My P20 has never displayed perfect 120.0V output. It displays ~119.6 and it varies by about +/- 0.1V. If I increase the output voltage setting to 121, it just goes up by 1, to ~121.6.
Is this normal? Seems odd that a device designed for perfect voltage output doesn’t actually do that! Perhaps the meter is just off?
Selecting Voltage Regulation doesn’t affect this.
My incoming voltage is always 120-123V. THD in is typically 2.5-3.5%.
Hi Elk, thanks. Now it’s 119.8-119.9, which is better.
In terms of how it sounds - I noticed it was sounding “off” last night. Noise floor (the background noise heard through the speakers when nothing is playing was about 1dB louder than normal).
I restarted the P20 (via the front switch) and it seemed to fix it. I suppose it makes sense that periodically we should restart the P20, as it is driven my a microprocessor after all.
The interesting “revelation” is that restarting the P20 periodically has improved the sound, and image quality. I am not sure if this has been discussed before; but I would like to hear from others who have compared the audio/video quality before/after a restart…
The clean function at 60 seconds does well on a P20. But for it to sound its best and to clean up its sound. It needs expensive power cord wit RF Antenna drain like a whisper Elite or a tweaked AQ Dragon with a 3M AB 7050 HF tuning Ring plus AB7050HF absorber sheet installed on its top cover. Plus sorbothane isolators under it and one supporting the power cord Next a audiophile fuse like Audio Magic M-1 or at least a SR purple.
It is a good piece but really steps up with audiophile tweaks. If you have not started tweaking I’d suggest you start. It is relatively noisy and will open up soundstage and get blacker backgrounds and better imaging with the tweaks. They are all additive so do them as you can afford them.
Yes, makes sense but the first step is to make it more consistent from day to day. Normally it is very quiet - what helped was adding Shunyata Defender and a Denali on the same circuit (but not in series). This made a big difference by quieting noisy components that were not connected to the P20 but nevertheless added noise to the P20 components.
Yes, they are plugged into the same outlet. That’s not it because the Denali made a substantial reduction in noise.
The discovery is that the P20 needed to be restarted as it was adding more noise than before the restart.
The Denali removes noise from the line.
USB powered fans, Eero Wi-Fi satellite add noise to the line.
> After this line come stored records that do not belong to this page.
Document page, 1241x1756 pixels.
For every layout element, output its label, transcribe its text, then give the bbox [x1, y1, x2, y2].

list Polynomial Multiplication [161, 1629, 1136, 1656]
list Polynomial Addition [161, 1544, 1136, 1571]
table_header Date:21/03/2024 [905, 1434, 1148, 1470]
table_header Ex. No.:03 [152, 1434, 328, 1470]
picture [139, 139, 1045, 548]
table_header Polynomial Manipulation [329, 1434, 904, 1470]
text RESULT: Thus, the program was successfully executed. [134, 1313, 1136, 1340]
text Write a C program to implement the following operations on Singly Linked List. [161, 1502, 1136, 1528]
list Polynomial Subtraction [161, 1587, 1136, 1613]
With the Denali connected in parallel (ie in the same outlet), noise is reduced.
The Defender does the same thing, but to a lesser extent.
Any switch mode power supply on the same circuit as the P20 will add noise to the output of the P20! Not a lot, but audible as about 0.5dB of additional background noise (my speakers are over 100dB efficient) so this may not be audible on other systems.
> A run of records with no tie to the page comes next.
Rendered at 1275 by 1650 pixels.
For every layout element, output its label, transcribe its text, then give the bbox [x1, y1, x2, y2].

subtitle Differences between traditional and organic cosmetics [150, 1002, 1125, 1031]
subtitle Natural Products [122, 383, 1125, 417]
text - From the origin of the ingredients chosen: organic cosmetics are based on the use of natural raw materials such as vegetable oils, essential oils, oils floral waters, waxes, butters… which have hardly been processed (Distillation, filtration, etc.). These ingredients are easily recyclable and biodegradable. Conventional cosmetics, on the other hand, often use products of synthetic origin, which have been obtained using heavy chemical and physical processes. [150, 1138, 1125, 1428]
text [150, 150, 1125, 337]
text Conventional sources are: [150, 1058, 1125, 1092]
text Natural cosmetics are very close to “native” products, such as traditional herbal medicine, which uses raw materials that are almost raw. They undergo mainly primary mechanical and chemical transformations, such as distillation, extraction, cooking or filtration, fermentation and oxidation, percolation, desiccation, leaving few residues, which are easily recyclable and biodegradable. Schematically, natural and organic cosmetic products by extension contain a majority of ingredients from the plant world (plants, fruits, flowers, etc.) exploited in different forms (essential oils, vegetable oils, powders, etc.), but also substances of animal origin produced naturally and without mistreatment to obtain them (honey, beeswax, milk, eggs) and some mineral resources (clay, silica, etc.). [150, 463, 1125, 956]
I don’t think this has anything to do with P20 - because pressing power button at front panel will just disable power output zones which are not marked as “always on”, the P20 is still fully powered up, just not providing output on power sockets.
Therefore I think the noise level change is due to reboot of one/more of the devices powered by P20.
For example during the several years I own DS DAC I had couple of situations where the sound was off and power-cycle of either DS DAC , or streamer solved this.
Disclaimer - I’m using P10 , but if not mistaken it’s the same as described for any PS Audio PowerPlant.